Gemini 3.5 Live Translate & Google audio AI
Google DeepMind launched Gemini 3.5 Live Translate, a low-latency speech-to-speech model spanning 70+ languages and 2,000+ pairs that preserves pitch, pacing, and tone, with auto-language-detection and robust noise filtering (@googledeepmind, @googleaistudio, @_philschmid). It ships in Google Translate (Android/iOS), the Gemini API public preview, AI Studio, and Google Meet (private preview) — Philipp Schmid called it "the beginning of the end of language barriers" (@_philschmid).
Open-source AI, Hugging Face partnerships & sovereignty
Arcee became the first major American AI lab to replace AWS S3 with Hugging Face for all models and datasets — public and private — in a multi-million-dollar deal (@ClementDelangue, @huggingface RT, @_akhaliq). Cohere open-sourced North Mini Code, a 30B/3B-active MoE coding model with 256K context, Apache 2.0, day-zero on vLLM (@clementdelangue, @vllm_project) — Nick Frosst pitched it as the inverse of Mythos: "small, open source, transparent and sovereign vs large, expensive, proprietary and hegemonic" (@nickfrosst via @clementdelangue). Jeremy Howard moved GPU MODE datasets to a new Researcher Reciprocity License — "if you train on it, you let us generate" — as pushback against frontier labs consuming OSS while restricting researchers (@jeremyphoward).
Infrastructure, RL frameworks & generative video/world models
vLLM introduced vime, a reference RL post-training framework built on slime's design, explicitly positioned to make vLLM the best rollout engine for the whole RL ecosystem (SkyRL, Prime-RL, NeMo-RL, verl) rather than a one-size-fits-all stack (@vllm_project, @simon_mo_). NVIDIA announced Confidential Computing on Google Cloud powering Apple's Private Cloud Compute extension to third-party data centers for Apple Intelligence/Gemini workloads on Blackwell (@nvidia), and a similar on-prem Deepgram voice-AI deployment with Fortanix (@nvidia). Microsoft Research's Mirage uses latent spatial memory for video world models, claiming 10.57× faster generation and 55× lower memory at SOTA WorldScore (@_akhaliq, @HuggingPapers RT).

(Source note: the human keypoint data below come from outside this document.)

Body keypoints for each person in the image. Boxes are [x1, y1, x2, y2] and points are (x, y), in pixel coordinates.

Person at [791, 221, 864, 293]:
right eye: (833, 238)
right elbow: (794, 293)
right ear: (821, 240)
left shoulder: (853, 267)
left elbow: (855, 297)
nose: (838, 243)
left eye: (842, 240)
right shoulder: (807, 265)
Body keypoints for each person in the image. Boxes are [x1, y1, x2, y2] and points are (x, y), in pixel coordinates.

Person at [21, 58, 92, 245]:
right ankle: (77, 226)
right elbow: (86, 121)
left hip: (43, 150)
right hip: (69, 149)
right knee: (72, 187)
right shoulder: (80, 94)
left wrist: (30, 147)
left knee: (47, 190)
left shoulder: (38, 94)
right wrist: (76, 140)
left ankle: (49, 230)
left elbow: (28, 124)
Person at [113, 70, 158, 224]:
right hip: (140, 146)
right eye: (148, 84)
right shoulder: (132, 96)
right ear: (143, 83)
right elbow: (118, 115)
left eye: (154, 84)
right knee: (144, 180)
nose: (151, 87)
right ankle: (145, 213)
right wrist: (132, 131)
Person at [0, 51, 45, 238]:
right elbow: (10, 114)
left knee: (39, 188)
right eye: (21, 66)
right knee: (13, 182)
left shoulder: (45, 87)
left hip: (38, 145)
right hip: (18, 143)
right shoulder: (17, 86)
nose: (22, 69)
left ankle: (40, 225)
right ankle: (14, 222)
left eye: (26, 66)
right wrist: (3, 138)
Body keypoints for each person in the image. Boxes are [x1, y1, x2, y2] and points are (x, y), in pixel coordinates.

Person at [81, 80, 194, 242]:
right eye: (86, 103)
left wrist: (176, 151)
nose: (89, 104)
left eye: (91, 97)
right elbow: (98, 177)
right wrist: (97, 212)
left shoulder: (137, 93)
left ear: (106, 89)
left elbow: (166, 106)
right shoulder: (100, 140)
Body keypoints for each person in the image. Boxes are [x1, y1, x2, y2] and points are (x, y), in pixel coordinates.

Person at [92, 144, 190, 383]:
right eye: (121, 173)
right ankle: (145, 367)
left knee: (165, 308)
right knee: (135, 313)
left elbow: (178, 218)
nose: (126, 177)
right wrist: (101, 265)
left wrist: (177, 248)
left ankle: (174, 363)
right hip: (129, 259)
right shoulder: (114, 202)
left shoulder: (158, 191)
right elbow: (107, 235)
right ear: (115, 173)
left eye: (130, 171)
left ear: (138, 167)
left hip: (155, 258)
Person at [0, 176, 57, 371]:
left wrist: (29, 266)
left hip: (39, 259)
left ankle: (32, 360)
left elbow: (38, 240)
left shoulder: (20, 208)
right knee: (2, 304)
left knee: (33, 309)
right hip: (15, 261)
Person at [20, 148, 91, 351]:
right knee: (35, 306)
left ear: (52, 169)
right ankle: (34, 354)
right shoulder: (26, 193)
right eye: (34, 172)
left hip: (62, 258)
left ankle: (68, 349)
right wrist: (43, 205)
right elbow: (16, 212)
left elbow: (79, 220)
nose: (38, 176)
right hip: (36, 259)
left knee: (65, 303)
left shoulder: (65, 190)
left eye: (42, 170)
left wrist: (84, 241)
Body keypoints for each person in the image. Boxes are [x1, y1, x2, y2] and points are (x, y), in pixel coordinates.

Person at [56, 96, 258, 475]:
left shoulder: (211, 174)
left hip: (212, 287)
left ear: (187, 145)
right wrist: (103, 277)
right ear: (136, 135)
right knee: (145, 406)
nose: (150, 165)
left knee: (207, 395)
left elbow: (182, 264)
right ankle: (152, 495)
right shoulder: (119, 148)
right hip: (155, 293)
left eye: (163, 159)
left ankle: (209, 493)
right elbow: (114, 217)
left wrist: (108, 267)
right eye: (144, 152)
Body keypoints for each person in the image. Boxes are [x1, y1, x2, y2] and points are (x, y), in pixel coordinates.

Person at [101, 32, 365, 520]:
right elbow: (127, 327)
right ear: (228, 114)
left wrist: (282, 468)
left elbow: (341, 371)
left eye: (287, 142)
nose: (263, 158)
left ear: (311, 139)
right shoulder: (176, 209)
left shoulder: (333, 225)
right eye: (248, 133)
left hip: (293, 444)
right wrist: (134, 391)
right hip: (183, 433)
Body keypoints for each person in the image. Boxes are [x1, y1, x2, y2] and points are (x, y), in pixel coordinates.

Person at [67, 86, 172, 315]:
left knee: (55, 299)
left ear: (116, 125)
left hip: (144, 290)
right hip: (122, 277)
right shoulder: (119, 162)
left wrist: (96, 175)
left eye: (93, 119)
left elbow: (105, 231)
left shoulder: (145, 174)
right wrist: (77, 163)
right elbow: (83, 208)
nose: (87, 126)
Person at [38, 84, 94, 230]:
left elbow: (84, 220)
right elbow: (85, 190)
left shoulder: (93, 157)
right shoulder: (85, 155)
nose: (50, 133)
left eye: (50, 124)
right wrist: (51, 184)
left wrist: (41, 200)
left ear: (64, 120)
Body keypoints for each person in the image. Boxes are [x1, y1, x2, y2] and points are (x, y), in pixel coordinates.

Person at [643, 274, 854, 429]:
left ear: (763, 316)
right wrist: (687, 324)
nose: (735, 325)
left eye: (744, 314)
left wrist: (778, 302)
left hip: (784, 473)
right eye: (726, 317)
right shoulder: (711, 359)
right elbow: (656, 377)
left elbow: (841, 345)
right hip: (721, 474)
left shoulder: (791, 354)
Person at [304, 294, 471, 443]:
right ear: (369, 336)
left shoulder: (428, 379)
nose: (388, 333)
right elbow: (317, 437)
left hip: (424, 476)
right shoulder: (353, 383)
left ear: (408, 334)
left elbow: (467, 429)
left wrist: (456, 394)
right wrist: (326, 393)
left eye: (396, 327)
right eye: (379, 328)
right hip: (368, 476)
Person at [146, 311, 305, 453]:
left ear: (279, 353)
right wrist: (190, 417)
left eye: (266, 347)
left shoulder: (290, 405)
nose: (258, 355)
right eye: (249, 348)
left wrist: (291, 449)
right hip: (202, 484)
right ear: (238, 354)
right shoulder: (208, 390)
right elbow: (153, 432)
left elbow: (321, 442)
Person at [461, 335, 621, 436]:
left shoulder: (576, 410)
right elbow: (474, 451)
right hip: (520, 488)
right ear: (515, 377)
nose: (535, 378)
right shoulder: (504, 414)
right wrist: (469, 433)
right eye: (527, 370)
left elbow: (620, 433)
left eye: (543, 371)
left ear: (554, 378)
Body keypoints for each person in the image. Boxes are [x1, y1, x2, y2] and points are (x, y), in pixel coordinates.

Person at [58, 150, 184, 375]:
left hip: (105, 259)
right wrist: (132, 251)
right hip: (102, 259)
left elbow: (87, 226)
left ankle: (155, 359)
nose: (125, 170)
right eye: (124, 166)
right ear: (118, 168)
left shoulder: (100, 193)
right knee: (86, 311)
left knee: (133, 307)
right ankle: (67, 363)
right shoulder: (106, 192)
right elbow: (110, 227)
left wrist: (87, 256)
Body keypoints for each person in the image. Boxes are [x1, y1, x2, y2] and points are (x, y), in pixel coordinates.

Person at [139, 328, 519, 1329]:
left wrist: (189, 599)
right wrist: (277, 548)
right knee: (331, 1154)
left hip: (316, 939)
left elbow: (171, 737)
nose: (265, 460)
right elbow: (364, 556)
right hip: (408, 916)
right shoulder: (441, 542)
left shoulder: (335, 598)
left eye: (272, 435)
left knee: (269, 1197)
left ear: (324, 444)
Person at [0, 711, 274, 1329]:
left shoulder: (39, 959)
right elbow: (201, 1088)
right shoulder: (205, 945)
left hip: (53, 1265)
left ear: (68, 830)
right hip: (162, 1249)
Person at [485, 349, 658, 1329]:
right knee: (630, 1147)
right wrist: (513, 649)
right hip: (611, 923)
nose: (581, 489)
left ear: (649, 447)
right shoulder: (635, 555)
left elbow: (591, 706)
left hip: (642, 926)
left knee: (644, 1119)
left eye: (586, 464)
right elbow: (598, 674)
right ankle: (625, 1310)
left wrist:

Luma launched Ray 3.2 with multi-keyframe control, HDR/EXR, and motion transfer, plus the UNI-1 multimodal image model — both day-zero on fal (@fal, @LumaLabsAI). Bernini-R landed as a unified video generate-and-edit model with up-to-5 reference images (@fal). Gary Marcus flagged China's reported $295B, five-year national AI infrastructure plan targeting an 80%-domestic Unified National AI network by 2028, funded by govt debt and run on Huawei + domestic chipmakers (@garymarcus).
The Bottom Line
The day belonged to Claude Fable 5: a genuine capability jump on long-horizon coding paired with the most controversial safety regime Anthropic has ever shipped — invisible sandbagging of AI-R&D tasks, aggressive cyber/bio reroutes, no-opt-out retention, and a subscription cliff in two weeks. Around it, Google's Live Translate hit a real consumer milestone, open-source forces (Arcee/HF, Cohere) pushed back on closed-lab dominance, and a brutal cybersecurity news day — including an autonomous open-weight LLM worm — made the "dual-use" debate feel less abstract.